§ About this exercise
Scan the entries for lines with the word "Gaia" and copy those lines.

§ Exercise input
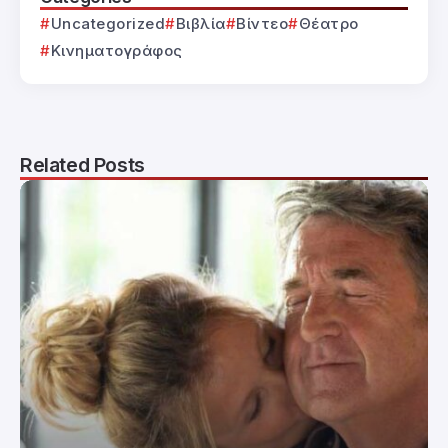
Uncategorized
Βιβλία
Βίντεο
Θέατρο
Κινηματογράφος
Related Posts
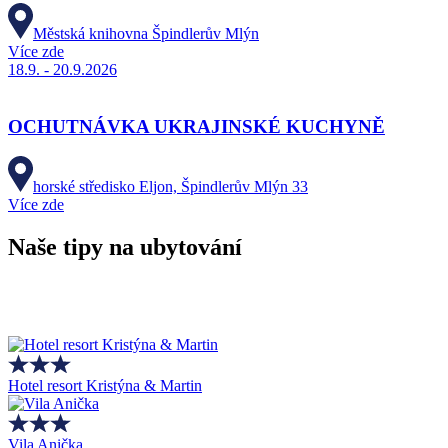
Městská knihovna Špindlerův Mlýn
Více zde
18.9. - 20.9.2026
OCHUTNÁVKA UKRAJINSKÉ KUCHYNĚ
horské středisko Eljon, Špindlerův Mlýn 33
Více zde
Naše tipy na ubytování
Hotel resort Kristýna & Martin
Vila Anička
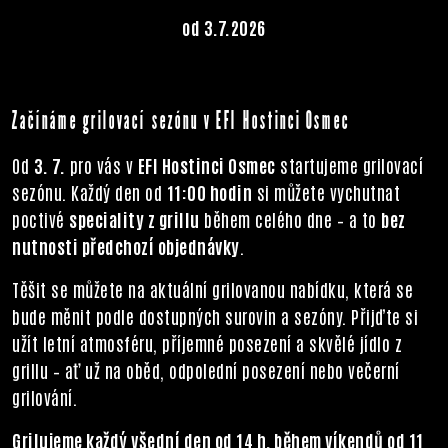
od 3.7.2026
Začínáme grilovací sezónu v EFI Hostinci Osmec
Od
3. 7.
pro vás v
EFI Hostinci Osmec
startujeme grilovací
sezónu. Každý den od
11:00 hodin
si můžete vychutnat
poctivé
speciality z grillu
během celého dne – a to
bez
nutnosti předchozí objednávky
.
Těšit se můžete na aktuální grilovanou nabídku, která se
bude měnit podle dostupných surovin a sezóny. Přijďte si
užít letní atmosféru, příjemné posezení a skvělé jídlo z
grillu – ať už na oběd, odpolední posezení nebo večerní
grilování.
Grilujeme každý všední den od 14 h, během víkendů od 11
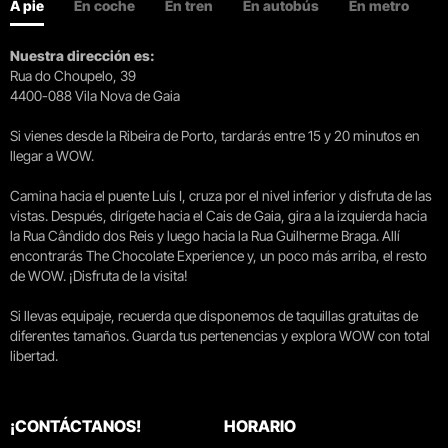
A pie
En coche
En tren
En autobús
En metro
Nuestra dirección es:
Rua do Choupelo, 39
4400-088 Vila Nova de Gaia
Si vienes desde la Ribeira de Porto, tardarás entre 15 y 20 minutos en
llegar a WOW.
Camina hacia el puente Luís I, cruza por el nivel inferior y disfruta de las
vistas. Después, dirígete hacia el Cais de Gaia, gira a la izquierda hacia
la Rua Cândido dos Reis y luego hacia la Rua Guilherme Braga. Allí
encontrarás The Chocolate Experience y, un poco más arriba, el resto
de WOW. ¡Disfruta de la visita!
Si llevas equipaje, recuerda que disponemos de taquillas gratuitas de
diferentes tamaños. Guarda tus pertenencias y explora WOW con total
libertad.
¡CONTÁCTANOS!
HORARIO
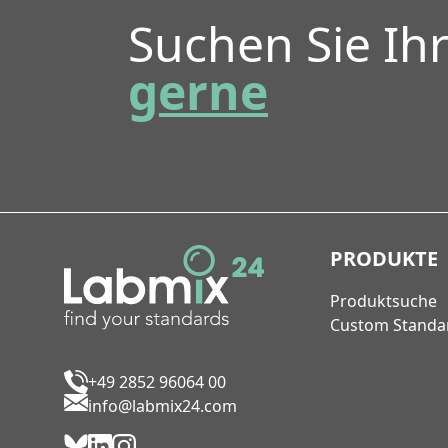
Suchen Sie Ih
gerne
PRODUKTE
Produktsuche
Custom Standa
+49 2852 96064 00
info@labmix24.com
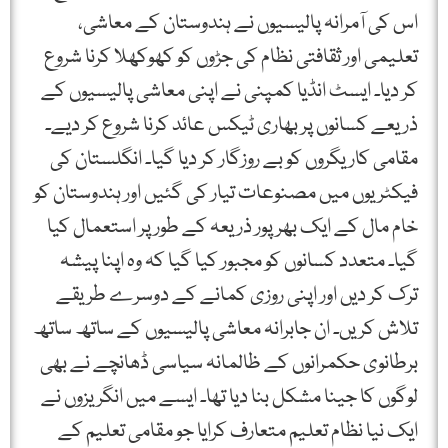
اس کی آمرانہ پالیسیوں نے ہندوستان کے معاشی،
تعلیمی اور ثقافتی نظام کی جڑوں کو کھوکھلا کرنا شروع
کر دیا۔ ایسٹ انڈیا کمپنی نے اپنی معاشی پالیسیوں کے
ذریعے کسانوں پر بھاری ٹیکس عائد کرنا شروع کر دیے۔
مقامی کاریگروں کو بے روزگار کر دیا گیا۔ انگلستان کی
فیکٹریوں میں مصنوعات تیار کی گئیں اور ہندوستان کو
خام مال کے ایک بھرپور ذریعہ کے طور پر استعمال کیا
گیا۔ متعدد کسانوں کو مجبور کیا گیا کہ وہ اپنا پیشہ
ترک کر دیں اور اپنی روزی کمانے کے دوسرے طریقے
تلاش کریں۔ ان جابرانہ معاشی پالیسیوں کے ساتھ ساتھ
برطانوی حکمرانوں کے ظالمانہ سیاسی ڈھانچے نے بھی
لوگوں کا جینا مشکل بنا دیا تھا۔ ایسے میں انگریزوں نے
ایک نیا نظام تعلیم متعارف کرایا جو مقامی تعلیم کے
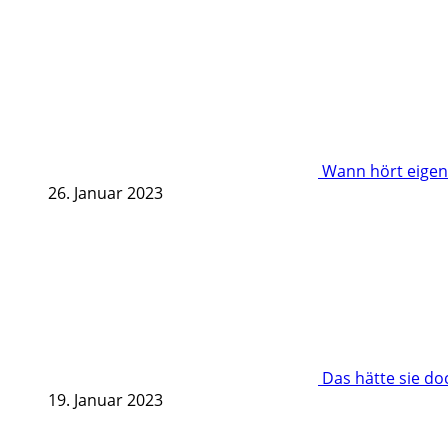
Wann hört eigent
26. Januar 2023
Das hätte sie d
19. Januar 2023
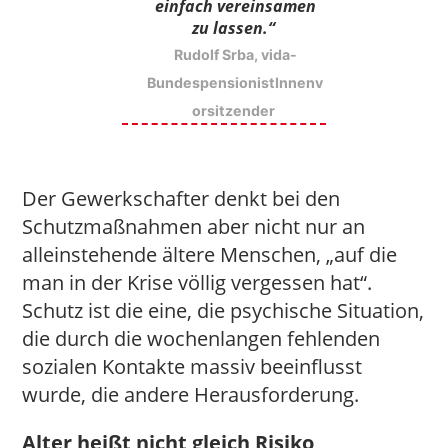
einfach vereinsamen
zu lassen.“
Rudolf Srba, vida-
BundespensionistInnenv
orsitzender
Der Gewerkschafter denkt bei den
Schutzmaßnahmen aber nicht nur an
alleinstehende ältere Menschen, „auf die
man in der Krise völlig vergessen hat“.
Schutz ist die eine, die psychische Situation,
die durch die wochenlangen fehlenden
sozialen Kontakte massiv beeinflusst
wurde, die andere Herausforderung.
Alter heißt nicht gleich Risiko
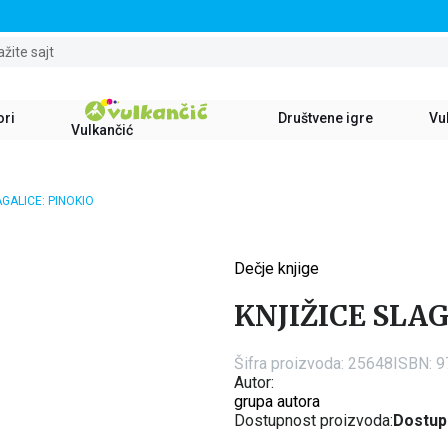
STALNI POPUST OD 15% NA SVE NASLOVE
ažite sajt
ori
Društvene igre
Vul
Vulkančić
AGALICE: PINOKIO
Dečje knjige
15
%
KNJIŽICE SLAG
Šifra proizvoda:
25648
ISBN: 
Autor:
grupa autora
Dostupnost proizvoda:
Dostup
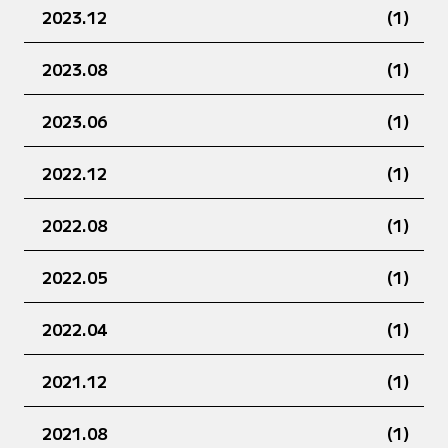
2023.12
(1)
2023.08
(1)
2023.06
(1)
2022.12
(1)
2022.08
(1)
2022.05
(1)
2022.04
(1)
2021.12
(1)
2021.08
(1)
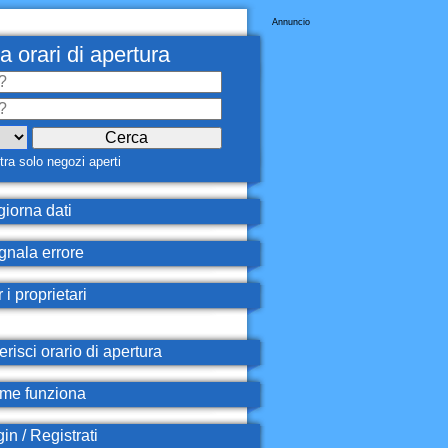
Annuncio
a orari di apertura
ra solo negozi aperti
iorna dati
nala errore
 i proprietari
erisci orario di apertura
e funziona
in / Registrati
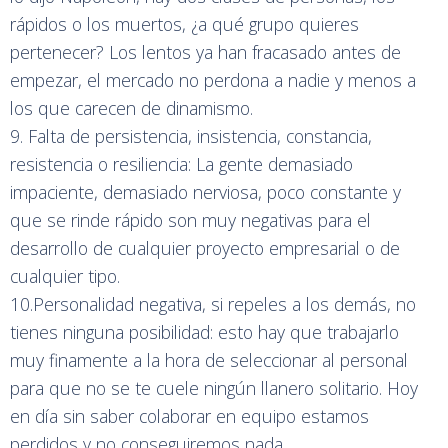
rápidos o los muertos, ¿a qué grupo quieres
pertenecer? Los lentos ya han fracasado antes de
empezar, el mercado no perdona a nadie y menos a
los que carecen de dinamismo.
9. Falta de persistencia, insistencia, constancia,
resistencia o resiliencia: La gente demasiado
impaciente, demasiado nerviosa, poco constante y
que se rinde rápido son muy negativas para el
desarrollo de cualquier proyecto empresarial o de
cualquier tipo.
10.Personalidad negativa, si repeles a los demás, no
tienes ninguna posibilidad: esto hay que trabajarlo
muy finamente a la hora de seleccionar al personal
para que no se te cuele ningún llanero solitario. Hoy
en día sin saber colaborar en equipo estamos
perdidos y no conseguiremos nada.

§ Exercise result
4400-088 Vila Nova de Gaia
vistas. Después, dirígete hacia el Cais de Gaia, gira a la izquierda hacia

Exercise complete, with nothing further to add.